やること: デジタルサイネージについての本文によると、MediaSpaceは国内でどのくらいの面数が導入されていますか。

本文:
● ● ● ● ● ● ●
日立は,デジタルサイネージ運用時の負荷を軽減し,より効率的な運用を提供する総合情報サービスを開始した。
防犯カメラやPOS,各種IoT機器からのセンサー情報やSNS投稿などをリアルタイムに収集・分析し,AI技術を駆使して,位置や時間に応じたコンテンツをリーズナブルに配信する。
デジタルサイネージ市場は,ポスターなどのアナログ媒体の電子化や,万一災害が発生した際の安全・安心のための活用,2020年の国際スポーツイベントでの訪日外国人対応などに向けて,今後ますます成長が見込まれている分野である。一方デジタルサイネージが街中で急速に増えており,多面展開する施設オーナーには管理コストの負担削減や,コンテンツを有効かつ効率的に配信管理するソリューション作りが喫緊の課題となっている。さらには高齢化,都市部と地方との情報格差などの社会問題に対して有効でタイムリーな情報発信が必要とされている。
これらの課題を解決すべく,デジタルサイネージ付近に設置したカメラ・センサー機器などからの情報や,設置場所に関連した天気,交通,SNS(Social Networking Service)などの各種情報を自動的に収集し,活用することとした。具体的には,配信コンテンツの内容とコンテンツ配信者が設定するターゲットに対して,収集した情報を基にAI(Artificial Intelligence)技術で最適な配信場所をマッチングさせる「総合情報サービス」を提供する。
デジタルサイネージとは,屋外,店頭,公共空間,交通機関などさまざまな場所で,ディスプレイなどのデジタル技術を活用して情報を発信するシステムである。
デジタルサイネージは大画面ディスプレイやネットワーク技術などの著しい進歩に伴い,コンテンツを表示したい場所・時に適切に配信・表示する技術の有効性についての認識が進み,急速に普及している。
またデジタルサイネージはOOH(Out of Home)メディアとして,テレビ・ラジオ・新聞に代わる新たな広告媒体としても期待されている。
日立グループ内におけるデジタルサイネージとしては,株式会社日立ケーイーシステムズのMediaSpaceが挙げられる。交通,流通,金融などのさまざまな分野で国内約3万面の導入があり,多機能で信頼性の高いプラットフォームをクラウドサービスとして提供している(図1参照)。
図1|MediaSpaceサービス概要サイネージプラットフォームであるとともにコンテンツ提供,運用サポート,システム監視,配信代行のサービスを提供する。
デジタルサイネージは導入後,コンテンツを継続的に更新する業務が不可欠となる。特に広告を取り扱うようなデジタルサイネージの運用は,例えば以下のような複雑・煩雑な業務を厳密に行う必要がある。
またこれらの業務に加え,ディスプレイの仕様に応じた複数のコンテンツ準備などの負担も増加している。さらにデジタルサイネージの急速な市場拡大のため,管理面数の増加や,多様なデジタルサイネージの出現により,施設オーナーや運用者の負担が増大している。
総合情報サービスは,これまでデジタルサイネージの運用時に負担となっていた業務の複雑さ・煩雑さを低減し,より効率的な運用を提供するサービスである。
● ● ● ● ● ● ●
保存した記録
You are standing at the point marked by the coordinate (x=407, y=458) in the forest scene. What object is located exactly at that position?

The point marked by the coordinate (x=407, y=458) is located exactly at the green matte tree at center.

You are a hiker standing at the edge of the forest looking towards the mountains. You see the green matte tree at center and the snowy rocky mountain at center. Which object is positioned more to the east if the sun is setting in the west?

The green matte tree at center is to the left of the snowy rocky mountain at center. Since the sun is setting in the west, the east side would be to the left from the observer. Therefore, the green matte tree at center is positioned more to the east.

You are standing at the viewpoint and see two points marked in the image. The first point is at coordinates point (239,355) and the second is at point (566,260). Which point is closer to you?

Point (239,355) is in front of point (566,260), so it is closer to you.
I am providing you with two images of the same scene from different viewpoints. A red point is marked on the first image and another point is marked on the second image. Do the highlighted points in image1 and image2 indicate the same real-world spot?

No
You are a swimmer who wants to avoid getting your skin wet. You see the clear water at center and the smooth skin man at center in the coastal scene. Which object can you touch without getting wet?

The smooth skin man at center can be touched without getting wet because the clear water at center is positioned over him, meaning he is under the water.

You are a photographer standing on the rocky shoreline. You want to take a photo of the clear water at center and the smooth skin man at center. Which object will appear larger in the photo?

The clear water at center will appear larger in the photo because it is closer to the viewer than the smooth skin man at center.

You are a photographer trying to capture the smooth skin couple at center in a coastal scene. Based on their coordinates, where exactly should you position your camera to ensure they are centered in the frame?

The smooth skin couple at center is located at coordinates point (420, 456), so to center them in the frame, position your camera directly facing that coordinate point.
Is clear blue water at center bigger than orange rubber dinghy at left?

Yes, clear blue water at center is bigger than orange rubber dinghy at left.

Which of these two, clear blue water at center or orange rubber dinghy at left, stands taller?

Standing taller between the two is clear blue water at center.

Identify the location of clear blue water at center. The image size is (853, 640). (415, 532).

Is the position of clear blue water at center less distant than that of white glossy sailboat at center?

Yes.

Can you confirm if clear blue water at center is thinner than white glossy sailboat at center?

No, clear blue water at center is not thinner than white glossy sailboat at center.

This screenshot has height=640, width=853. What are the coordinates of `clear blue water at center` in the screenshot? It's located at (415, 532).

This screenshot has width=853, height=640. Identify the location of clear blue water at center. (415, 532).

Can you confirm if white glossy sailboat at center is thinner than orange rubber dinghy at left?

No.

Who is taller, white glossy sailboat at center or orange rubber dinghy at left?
● ● ● ● ● ● ●
回答: 約3万面です。